We confirmed that many advanced GIST patients benefit from IM therapy for a prolonged time, although resistance to therapy is observed. We identified four independent biological factors influencing the PFS during long-term IM therapy.

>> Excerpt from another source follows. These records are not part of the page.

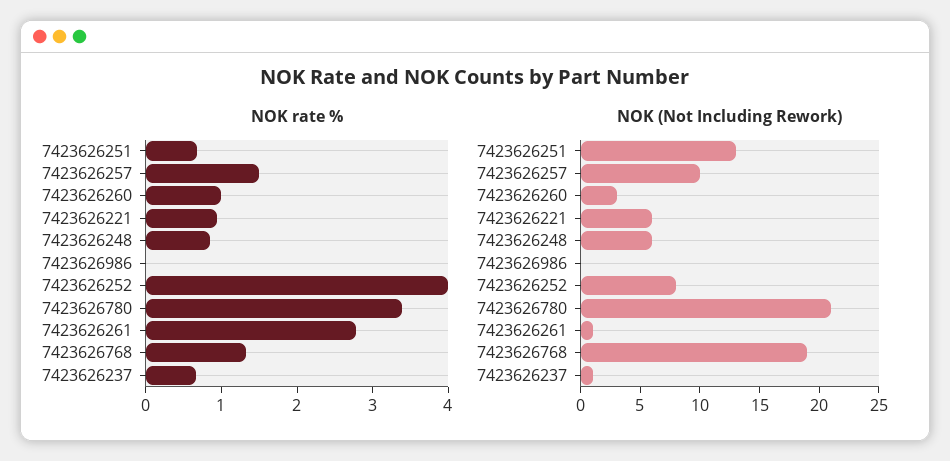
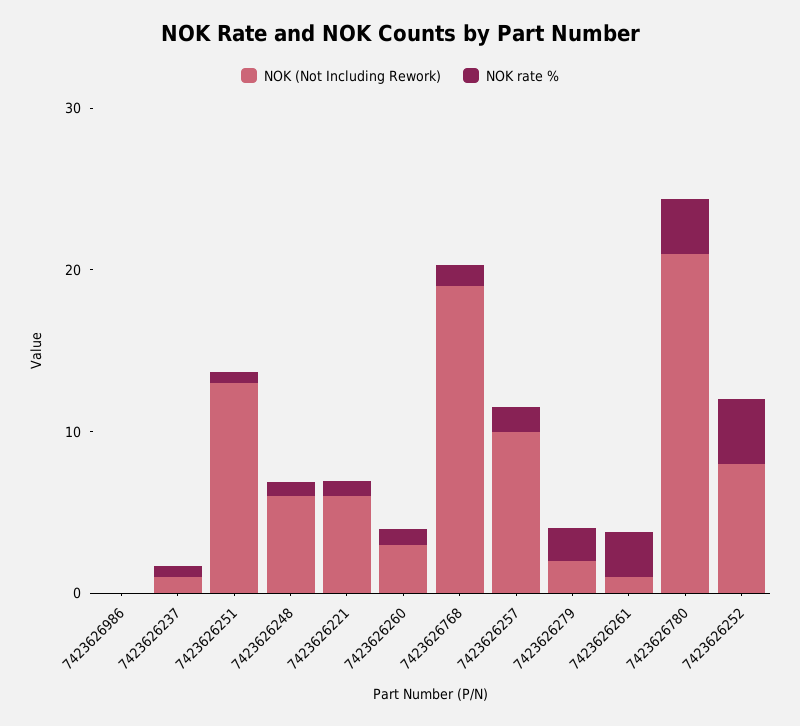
NOK (Not Including Rework), 7423626279: none -> 2
NOK rate %, 7423626279: none -> 2

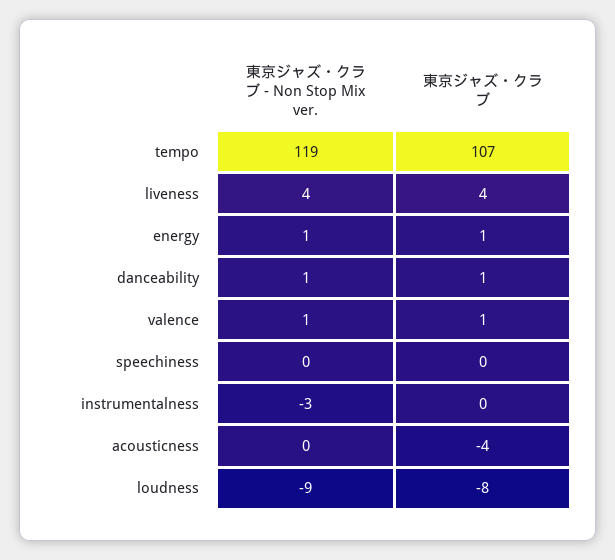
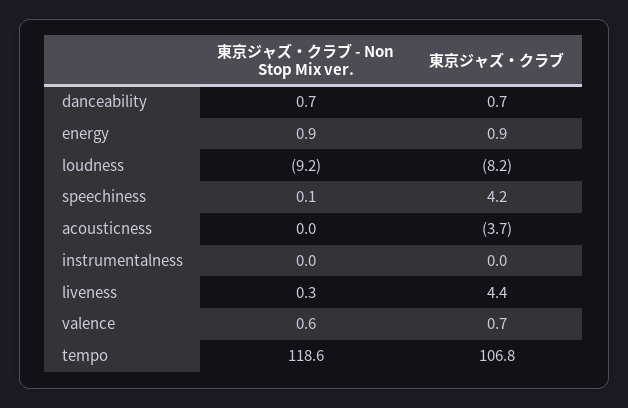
東京ジャズ・クラブ - Non Stop Mix ver., liveness: 4 -> 0.3
東京ジャズ・クラブ, speechiness: 0 -> 4.2
東京ジャズ・クラブ - Non Stop Mix ver., instrumentalness: -3 -> 0

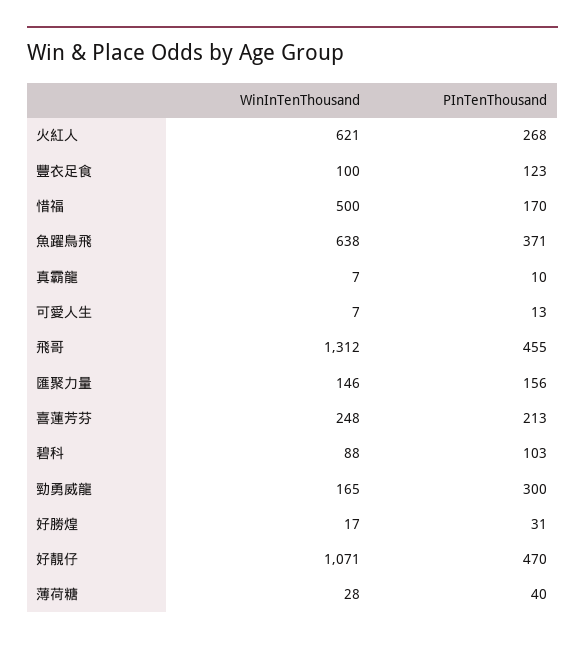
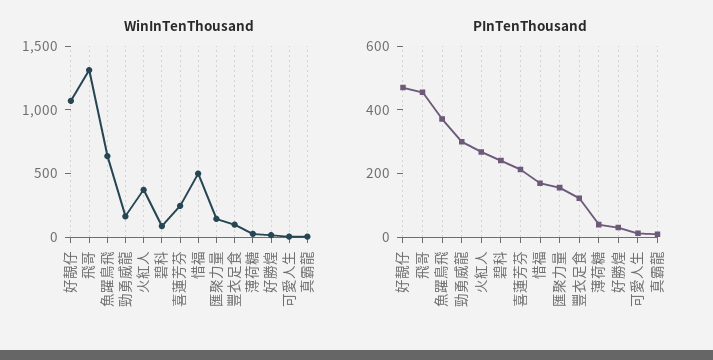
WinInTenThousand, 火紅人: 621 -> 400
PInTenThousand, 碧科: 103 -> 250

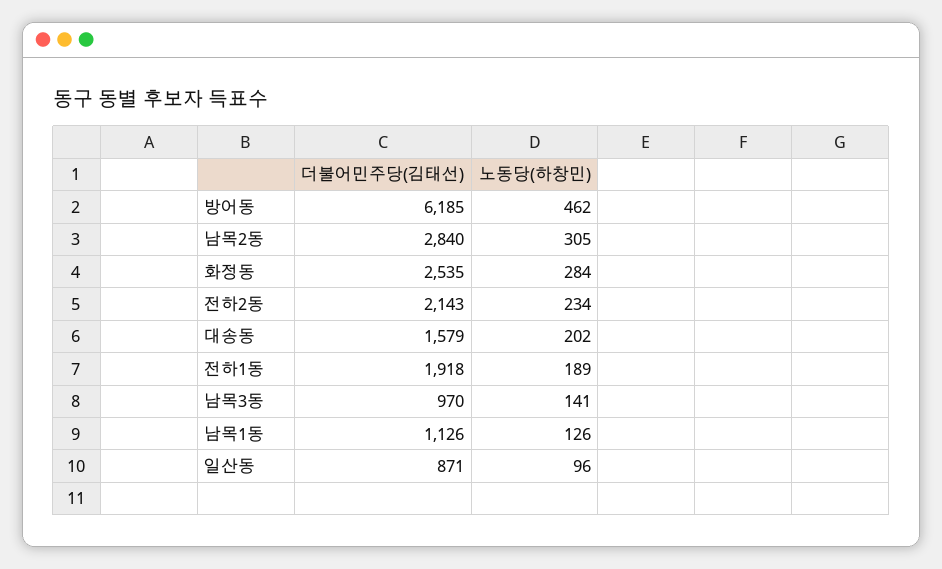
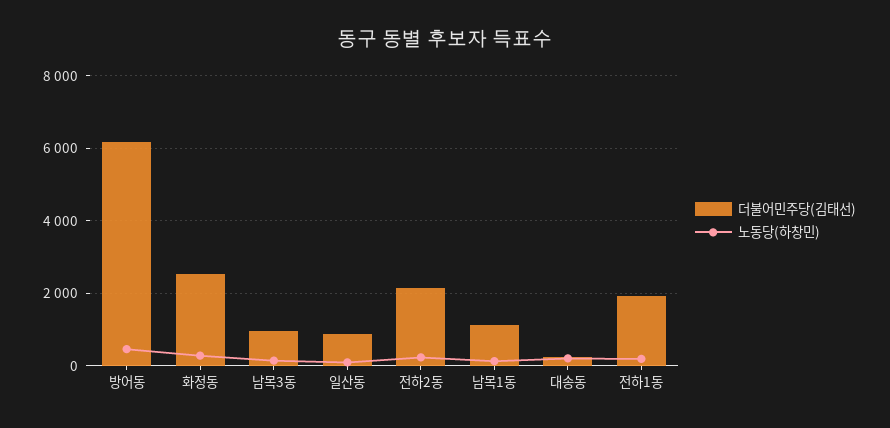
더불어민주당(김태선), 남목2동: 2840 -> none
노동당(하창민), 남목2동: 305 -> none
더불어민주당(김태선), 대송동: 1579 -> 200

分析伊马替尼(IM)治疗不可切除/转移性胃肠道间质瘤(GIST)CD117(+)患者的治疗结果及预测疗效的因素。
我们在一项前瞻性收集的临床GIST注册研究中确定了232例晚期不可切除/转移性GIST患者,这些患者接受每日400 - 800 mg IM治疗(男性129例,女性103例,中位年龄56岁)。中位随访时间为26个月。
估计的3年无进展生存期(PFS;从IM开始日期计算)为54%,中位PFS为40.5个月。在单因素分析中,以下因素对PFS有显著负面影响:基线世界卫生组织(WHO)体能状态差≥2(P < 0.00001)、肿瘤基因型显示非KIT外显子11异构体(P = 0.005)、基线中性粒细胞计数高(P < 0.00001)、诊断时年龄<45岁(P = 0.04)、有丝分裂指数>10/50高倍视野(HPF)(P = 0.001)、GIST组织学类型不是梭形细胞型(P = 0.03)、基线白蛋白水平低(P = 0.0005)、基线血红蛋白水平低(P < 0.00001)以及原发性明显恶性肿瘤(初诊时不可切除和/或转移性病变)(P = 0.05)。我们确定了四个对PFS有负面影响的因素,在多因素分析中具有统计学意义(P < 0.05):基线WHO体能状态差≥2、基线中性粒细胞计数高(>5×10⁹/L)、肿瘤基因型显示存在非外显子11 KIT突变以及有丝分裂指数>10/50 HPF。
我们证实,尽管观察到对治疗有耐药性,但许多晚期GIST患者从IM治疗中获益时间延长。我们确定了四个影响长期IM治疗期间PFS的独立生物学因素。